### WHAT IS BEING ASKED
Report back every line in the data that includes the string "Right".
ENTRIES PROVIDED Start Marker
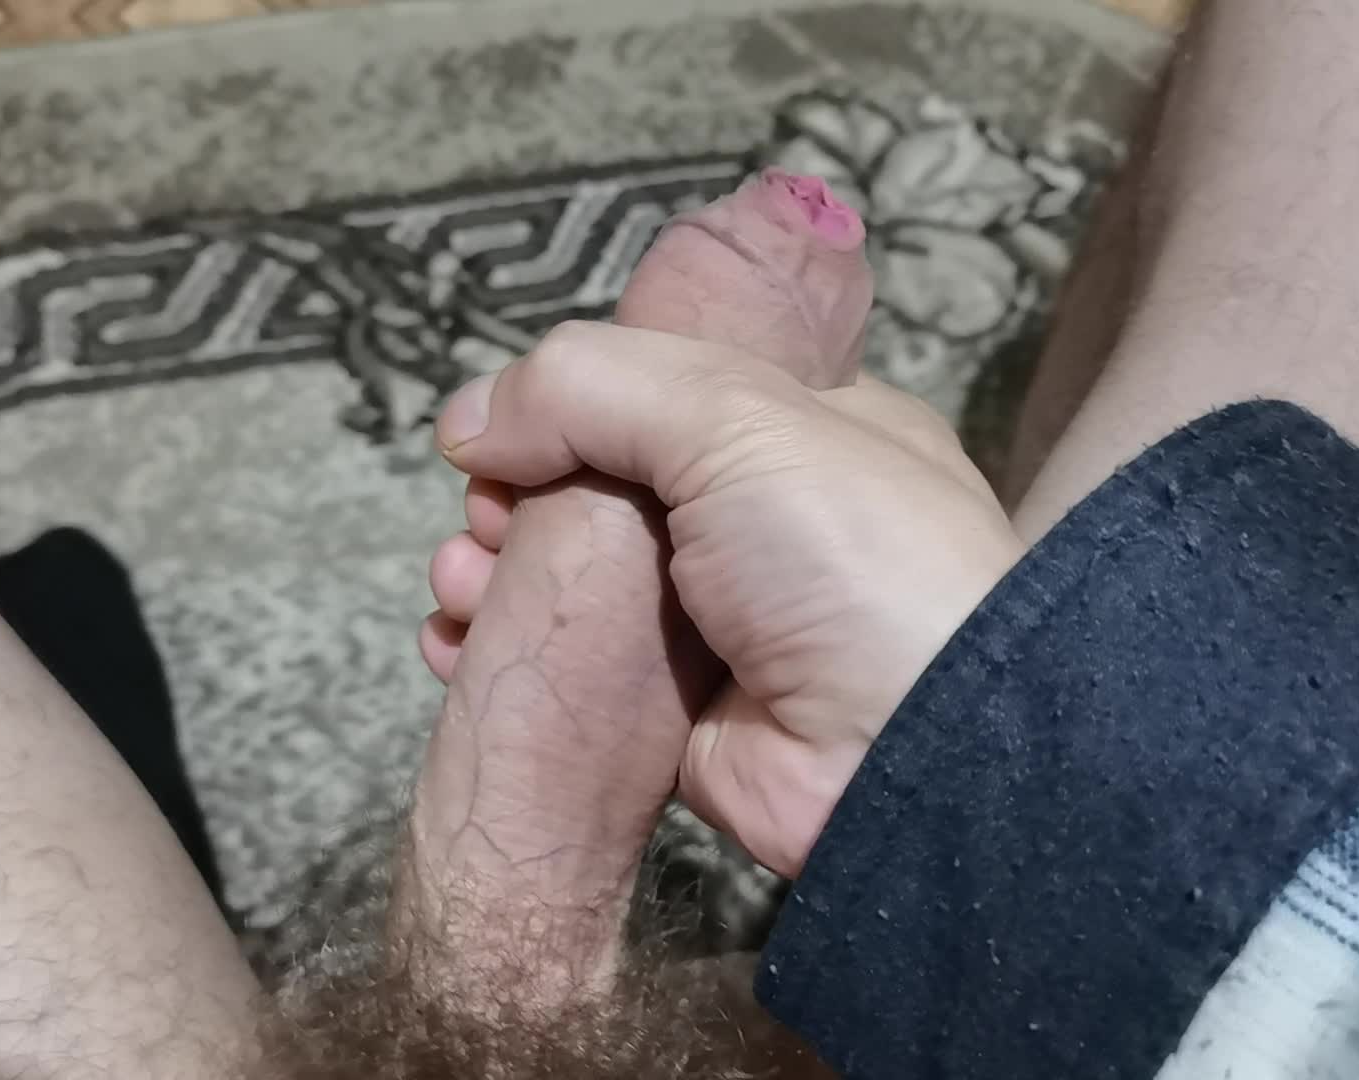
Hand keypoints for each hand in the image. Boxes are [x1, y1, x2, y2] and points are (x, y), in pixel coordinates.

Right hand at [423, 320, 1024, 875]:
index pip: (668, 391)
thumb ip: (591, 386)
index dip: (581, 402)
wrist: (903, 753)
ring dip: (491, 571)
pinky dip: (497, 652)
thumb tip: (469, 420)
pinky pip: (566, 671)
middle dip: (518, 492)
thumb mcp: (736, 413)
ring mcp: (716, 625)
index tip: (521, 427)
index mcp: (806, 432)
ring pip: (569, 581)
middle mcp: (762, 525)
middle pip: (600, 486)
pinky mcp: (673, 715)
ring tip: (459, 581)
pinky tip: (455, 641)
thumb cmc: (848, 558)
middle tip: (487, 515)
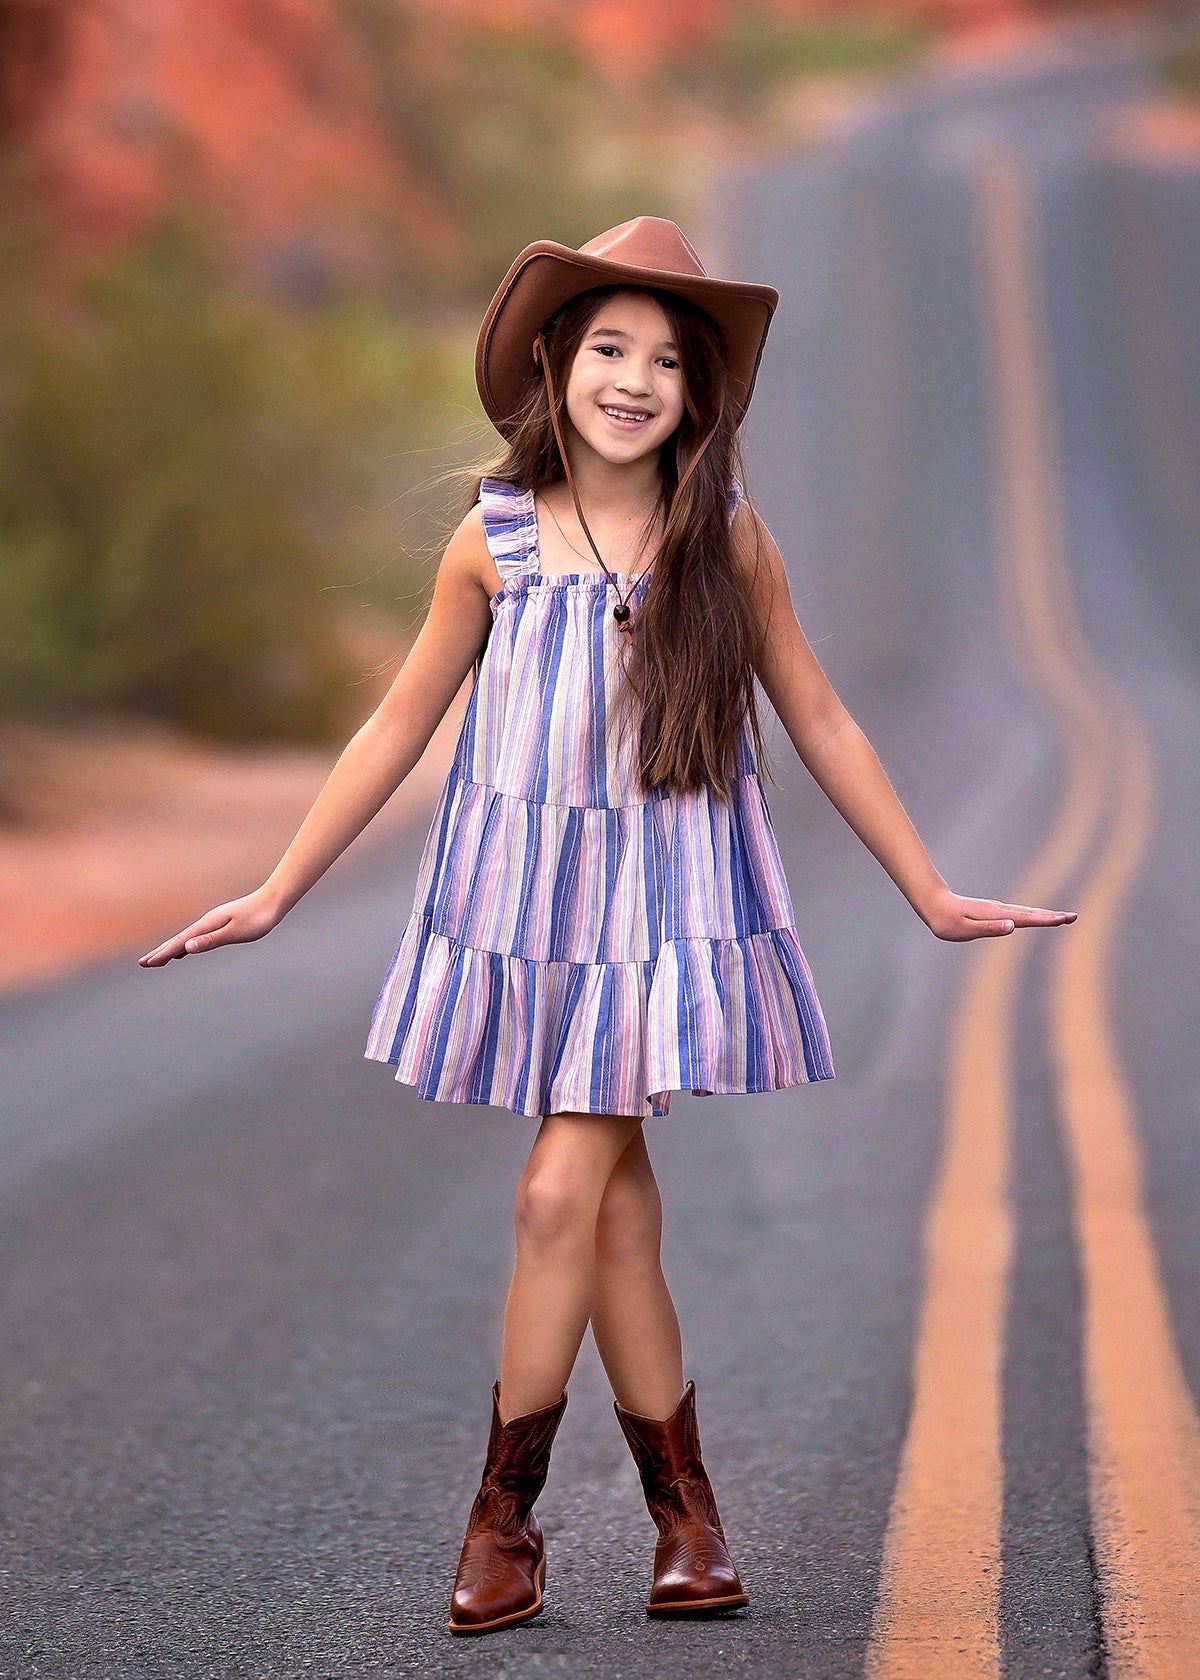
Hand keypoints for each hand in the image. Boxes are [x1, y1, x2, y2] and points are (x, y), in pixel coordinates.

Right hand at [137, 887, 284, 966]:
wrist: (273, 900)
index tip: (147, 964)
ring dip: (171, 949)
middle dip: (161, 952)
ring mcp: (213, 923)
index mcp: (207, 925)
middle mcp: (207, 923)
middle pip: (179, 940)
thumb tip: (187, 947)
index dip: (163, 954)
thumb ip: (211, 940)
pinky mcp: (221, 924)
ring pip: (186, 939)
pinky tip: (186, 950)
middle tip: (143, 963)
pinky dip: (186, 945)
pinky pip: (197, 937)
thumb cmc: (258, 918)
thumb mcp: (235, 932)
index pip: (180, 943)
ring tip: (159, 959)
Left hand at [922, 887, 1077, 941]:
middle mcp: (1001, 910)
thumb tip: (1012, 926)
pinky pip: (1019, 914)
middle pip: (1032, 914)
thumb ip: (989, 928)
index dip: (1045, 920)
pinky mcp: (995, 912)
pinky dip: (1034, 915)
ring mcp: (999, 910)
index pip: (1026, 918)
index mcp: (996, 915)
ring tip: (1064, 917)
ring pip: (1027, 912)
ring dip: (1046, 915)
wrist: (934, 905)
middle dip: (1053, 916)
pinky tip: (1039, 917)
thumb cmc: (947, 921)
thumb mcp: (965, 929)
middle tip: (1073, 917)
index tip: (1063, 919)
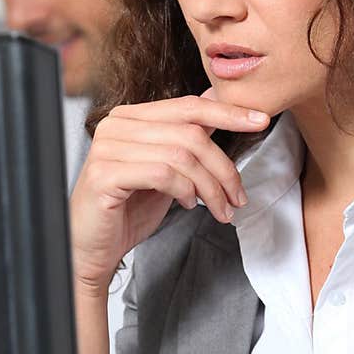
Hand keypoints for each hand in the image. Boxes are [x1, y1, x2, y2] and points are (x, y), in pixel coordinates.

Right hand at [69, 94, 268, 292]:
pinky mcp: (104, 175)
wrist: (92, 248)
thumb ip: (187, 139)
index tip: (260, 121)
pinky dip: (184, 190)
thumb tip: (217, 105)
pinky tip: (188, 205)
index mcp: (131, 117)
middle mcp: (116, 125)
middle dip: (224, 168)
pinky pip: (161, 174)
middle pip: (190, 133)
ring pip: (181, 155)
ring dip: (210, 187)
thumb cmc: (128, 210)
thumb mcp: (167, 170)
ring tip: (219, 209)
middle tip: (238, 197)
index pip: (188, 106)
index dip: (228, 112)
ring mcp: (107, 148)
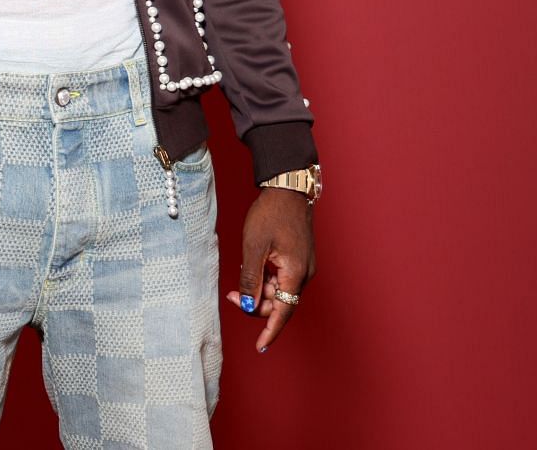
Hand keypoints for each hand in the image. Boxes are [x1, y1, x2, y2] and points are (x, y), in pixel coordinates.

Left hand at [225, 187, 315, 351]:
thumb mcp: (253, 247)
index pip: (283, 312)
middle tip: (232, 296)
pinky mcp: (298, 259)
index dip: (270, 330)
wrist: (286, 190)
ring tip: (241, 273)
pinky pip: (281, 279)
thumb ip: (251, 278)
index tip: (259, 347)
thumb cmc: (270, 214)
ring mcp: (302, 266)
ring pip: (279, 291)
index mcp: (295, 273)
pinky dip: (266, 280)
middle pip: (280, 303)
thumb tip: (247, 305)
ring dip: (260, 291)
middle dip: (256, 305)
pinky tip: (252, 266)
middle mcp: (303, 274)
ENTRIES PROVIDED End Marker
### YOUR RESPONSE
Right hand at [423, 320, 1024, 875]:
Right hand at [137, 887, 284, 966]:
Right hand at [69, 94, 268, 292]:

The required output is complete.